*** Block opens ***
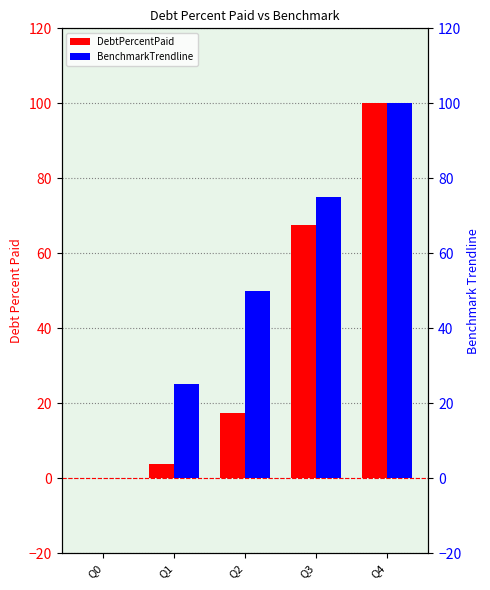

Rank the series by their average value, from highest to lowest.

BenchmarkTrendline, DebtPercentPaid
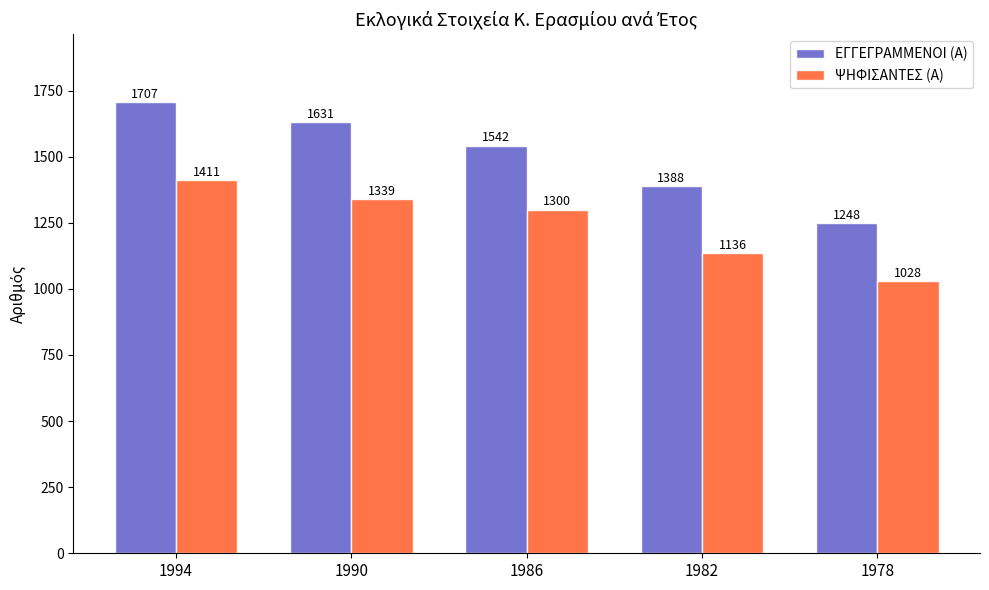

How many data points does each series have?

5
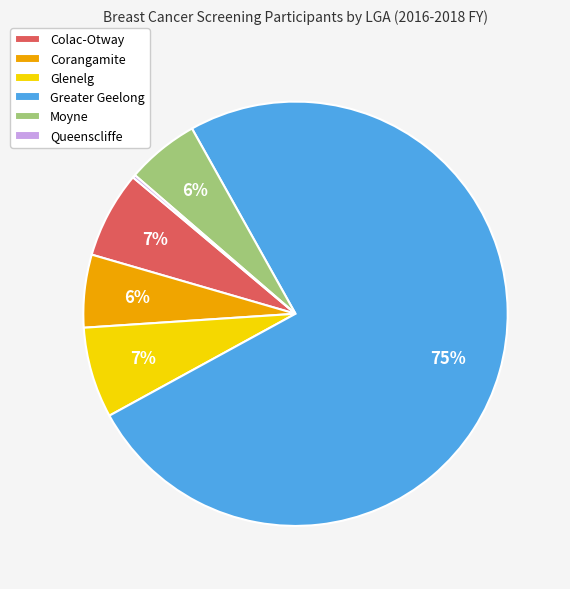

To the nearest percent, what is the combined percentage of Colac-Otway and Glenelg?

14%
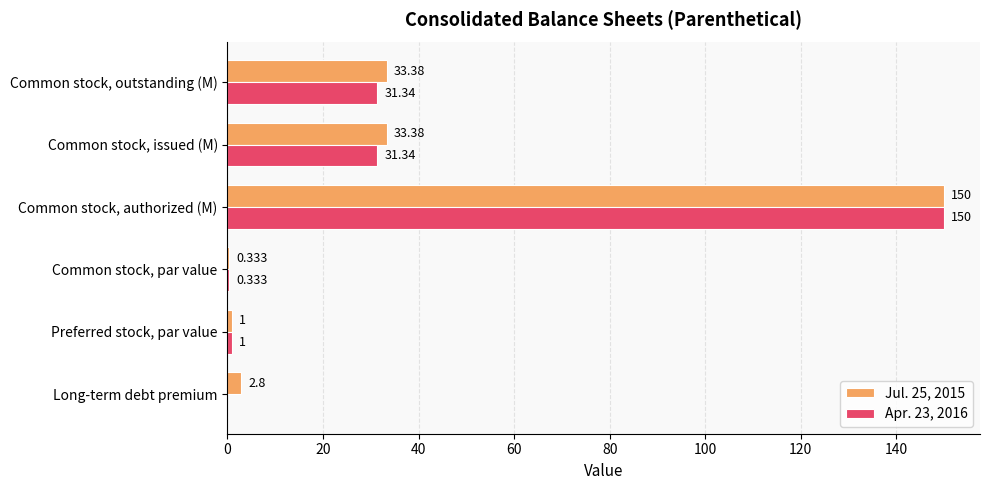

At which category is the sum across all series the highest?

Common stock, authorized (M)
*** Block closes ***
#### [TASK INSTRUCTIONS]
Reproduce the lines verbatim, starting at the line that contains "To the nearest" and stopping after the last line of the records, with both ends included. Leave the pictures out of your answer.

#### [ANSWER SECTION]
To the nearest percent, what is the combined percentage of Colac-Otway and Glenelg?

14%

At which category is the sum across all series the highest?

Common stock, authorized (M)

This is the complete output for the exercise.